先贴源码,熊猫tv凉了,我选择斗鱼,而且问题和直播平台没有关系
from urllib import request
import gzip
import re
class Spider():
url = 'https://www.douyu.com/g_LOL'
root_pattern = '<div class="DyListCover-info">[\s\S]*?</div>'
root_detailNum = '<span class="DyListCover-hot is-template">[\s\S]*?</span>'
root_detailName = '<h2 class="DyListCover-user is-template">[\s\S]*?</h2>'
real_num = '</svg>([\s\S]*?)</span>'
real_name = '</svg>([\s\S]*?)</h2>'
real_num_seed = '([\s\S]*?)[\u4e00-\u9fa5]'
def __fetch_content(self):
r = request.urlopen(Spider.url)
htmls = r.read()
htmls = gzip.decompress(htmls)
print(type(htmls))
encoded_htmls = htmls.decode("utf-8")
return encoded_htmls
def go(self):
htmls = self.__fetch_content()
anchors = self.__analysis(htmls)
anchors = self.__sort(anchors)
self.show(anchors)
def show(self,anchors):
for anchor in anchors:
print(anchor['name']+'---------------'+anchor['number'])
def __sort(self,anchors):
anchors = sorted(anchors,key = self.__sort_seed,reverse = True)
return anchors
def __sort_seed(self,anchor):
number = re.findall(Spider.real_num_seed,anchor['number'])[0]

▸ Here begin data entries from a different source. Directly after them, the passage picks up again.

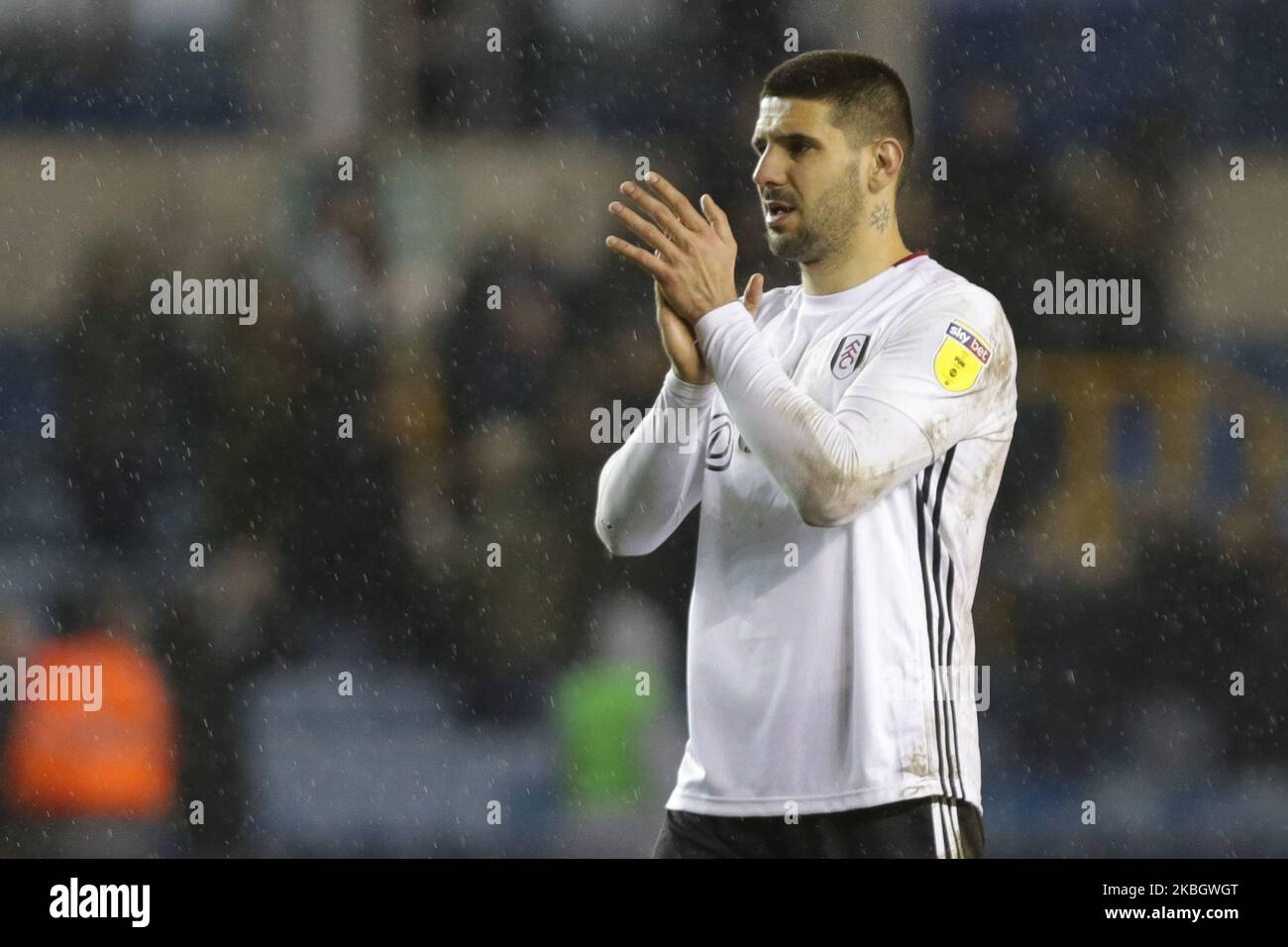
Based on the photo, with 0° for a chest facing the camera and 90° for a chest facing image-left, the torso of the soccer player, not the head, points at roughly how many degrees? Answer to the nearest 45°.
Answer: approximately 45°
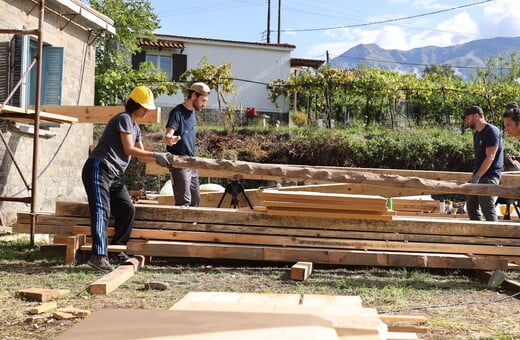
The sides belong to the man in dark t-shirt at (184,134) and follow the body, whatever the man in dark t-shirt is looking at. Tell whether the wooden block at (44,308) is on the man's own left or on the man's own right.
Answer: on the man's own right

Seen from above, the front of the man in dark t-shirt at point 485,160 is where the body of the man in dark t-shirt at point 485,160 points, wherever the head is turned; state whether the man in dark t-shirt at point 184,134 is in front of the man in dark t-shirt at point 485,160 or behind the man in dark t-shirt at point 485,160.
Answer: in front

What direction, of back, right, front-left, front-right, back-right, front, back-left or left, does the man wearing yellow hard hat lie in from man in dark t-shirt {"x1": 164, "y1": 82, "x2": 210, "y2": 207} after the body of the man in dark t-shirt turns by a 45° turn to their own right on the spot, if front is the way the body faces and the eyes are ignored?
front-right

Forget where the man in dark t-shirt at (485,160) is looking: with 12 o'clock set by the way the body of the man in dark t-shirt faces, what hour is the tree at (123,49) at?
The tree is roughly at 3 o'clock from the man in dark t-shirt.

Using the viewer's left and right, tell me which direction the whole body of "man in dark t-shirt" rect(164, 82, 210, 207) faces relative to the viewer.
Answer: facing the viewer and to the right of the viewer

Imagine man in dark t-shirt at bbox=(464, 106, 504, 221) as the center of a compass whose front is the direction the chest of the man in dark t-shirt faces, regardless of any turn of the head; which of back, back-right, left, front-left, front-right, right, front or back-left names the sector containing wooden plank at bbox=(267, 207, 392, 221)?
front

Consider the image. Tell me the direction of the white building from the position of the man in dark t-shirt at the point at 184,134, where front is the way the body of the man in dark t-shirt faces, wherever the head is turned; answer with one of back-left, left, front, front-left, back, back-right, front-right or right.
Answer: back-left

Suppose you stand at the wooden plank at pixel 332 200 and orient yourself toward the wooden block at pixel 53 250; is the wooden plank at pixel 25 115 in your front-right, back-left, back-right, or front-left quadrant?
front-right

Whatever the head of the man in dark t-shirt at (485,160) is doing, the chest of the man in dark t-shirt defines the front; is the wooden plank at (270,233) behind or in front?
in front

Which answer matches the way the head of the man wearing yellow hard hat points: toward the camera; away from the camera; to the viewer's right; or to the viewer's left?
to the viewer's right

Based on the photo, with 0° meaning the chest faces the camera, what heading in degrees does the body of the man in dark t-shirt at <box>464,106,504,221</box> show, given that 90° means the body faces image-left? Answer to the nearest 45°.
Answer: approximately 45°

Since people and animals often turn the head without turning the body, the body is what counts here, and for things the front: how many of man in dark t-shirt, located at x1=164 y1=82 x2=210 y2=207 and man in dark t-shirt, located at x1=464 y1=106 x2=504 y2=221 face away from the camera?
0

number = float(number)*10000
return number
def __analysis(self, htmls):
root_html = re.findall(Spider.root_pattern,htmls)
anchors = []
for a in root_html:
anchor = self.__distribute(a)
if anchor:
anchors.append(anchor)
return anchors
def __distribute(self, root_html):
num_Inside = re.findall(Spider.root_detailNum,root_html)
if num_Inside:
name_Inside = re.findall(Spider.root_detailName,root_html)
if name_Inside:
real_num = re.findall(Spider.real_num,num_Inside[0])[0]
real_name = re.findall(Spider.real_name,name_Inside[0])[0]
return {'name':real_name,'number':real_num}
spider = Spider()
spider.go()
问题有两个,
第一个问题是 __sort 方法中调用的 sorted 函数的参数:key=self.__sort_seed, 为什么这个函数后面没有括号以及括号内的参数?__sort_seed方法是自定义的含一个参数(第二个问题与这个参数有关)的方法,返回的是浮点型的number人数
第二个问题是,我们的anchors数据一个list,他的结构是这样的,我希望形象一些来说:
anchors = [anchor1,anchor2,anchor3……],而这里每一个anchor1,2,3都是一个dict,比如说anchor1 = {‘name’:name,‘number’:number} 。__sort_seed方法传入的参数应该是一个anchor,因为我们可以通过anchor[‘number’]来访问key(number)的value。我们在__sort方法中传入的参数是anchors,我们可以对anchors[0]使用__sort_seed方法但是不能对anchors使用,那么,在sorted函数中我们是如何区分的?这里的self到底是啥啊?